Как бы то ни было, но дело в том, что, пока я сидел в своей конурке в
течение дня, арестанты, гулявшие по двору, натыкали в щели бревенчатой стены
цейхгауза обломки железа, толстые щепы, а в одном месте торчало даже
сломанное долото. Все это образовало теперь вертикальную лестницу почти до
крыши.
Невольная дрожь пробежала по мне при виде этой дороги к свободе или к
смерти...
Я быстро прошел мимо и потом замедлил шаги, чтобы еще раз обдумать свое
положение. Что-то говорило мне, что я поступаю нерасчетливо и безумно. Кто
мне сказал, что я останусь здесь надолго?
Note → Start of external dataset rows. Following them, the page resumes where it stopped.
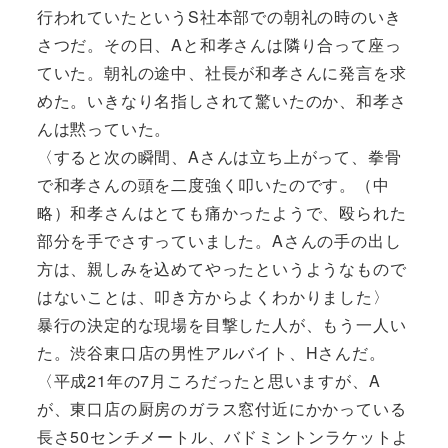
行われていたというS社本部での朝礼の時のいき
さつだ。その日、Aと和孝さんは隣り合って座っ
ていた。朝礼の途中、社長が和孝さんに発言を求
めた。いきなり名指しされて驚いたのか、和孝さ
んは黙っていた。
〈すると次の瞬間、Aさんは立ち上がって、拳骨
で和孝さんの頭を二度強く叩いたのです。（中
略）和孝さんはとても痛かったようで、殴られた
部分を手でさすっていました。Aさんの手の出し
方は、親しみを込めてやったというようなもので
はないことは、叩き方からよくわかりました〉
暴行の決定的な現場を目撃した人が、もう一人い
た。渋谷東口店の男性アルバイト、Hさんだ。
〈平成21年の7月ころだったと思いますが、A
が、東口店の厨房のガラス窓付近にかかっている
長さ50センチメートル、バドミントンラケットよ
Один только свисток удалявшегося
парохода и мрачная камера, в которой как будто бродил призрак несчастного
Фомина... И из-за этого я рискую своей судьбой, этим бедным Гавриловым, у
которого трое детей, этим часовым, который теперь склонился головой на
ружье. Наконец, горем матери, жизнь которой, я чувствовал это, ставится
теперь на карту вместе с моей...
Однако все это шевелилось где-то слишком глубоко, как это случается
часто... Теперь, когда я вспоминаю весь этот эпизод, эти соображения меня
трогают и разнеживают, но в то время я их почти не сознавал. Как будто они
тихо всплывали со дна души, но на поверхности сознания появились уже
значительно позже.
Я, или, вернее, тот, другой мещанин Иванов, решил за меня, что я пройду
еще три раза, а на четвертый незаметно скользну за стену. С этой мыслью я
весело кивнул каторжнику и пошел дальше. В окне смотрительской квартиры
мелькнули очертания детской головки. "Еще, быть может, одна невинная жертва,
- подумал я про себя. - Отец будет без места, мать будет плакать, девочке
придется, пожалуй, голодать и томиться..." Но тотчас же эту мысль сменило
беспокойство. Она увидит меня на крыше! Впрочем, что же поймет ребенок, а
если и поймет, то, пока она позовет отца, я уже буду на пустыре, за стеной,
или...
Проходя мимо солдата, я взглянул на угол крыши, прилегающей к стене.
Здесь я буду виден ему совершенно ясно, значит, нужно будет вооружиться
ловкостью для последнего прыжка с крыши на стену. Впрочем, я много занимался
гимнастикой и прыгал очень легко и ловко...
В третий раз, подойдя к углу цейхгауза, я круто повернул за угол.
Гаврилов по-прежнему сидел на своем обрубке, понурив голову, собачки с ним
не было. Солдат охватил штык руками и свесил голову дремотные сумерки
нагнали на него сон или тихие мечты о далекой родине, может быть, тоже о
жене и о детях.
Каторжник смотрел в окно, вытянув шею, точно хищная птица...
Я быстро скинул пальто и попробовал первые ступени. Все было
прикреплено прочно. Я взялся за обломок долота, потом ступил шаг, другой...
Помню, что в эти несколько секунд во мне замерли все соображения. Я ничего
не думал, ничего не вспоминал, кажется, был совершенно спокоен и видел ясно
только деревянный сруб цейхгауза, натыканные в щели ступеньки
импровизированной лестницы и гребень стены...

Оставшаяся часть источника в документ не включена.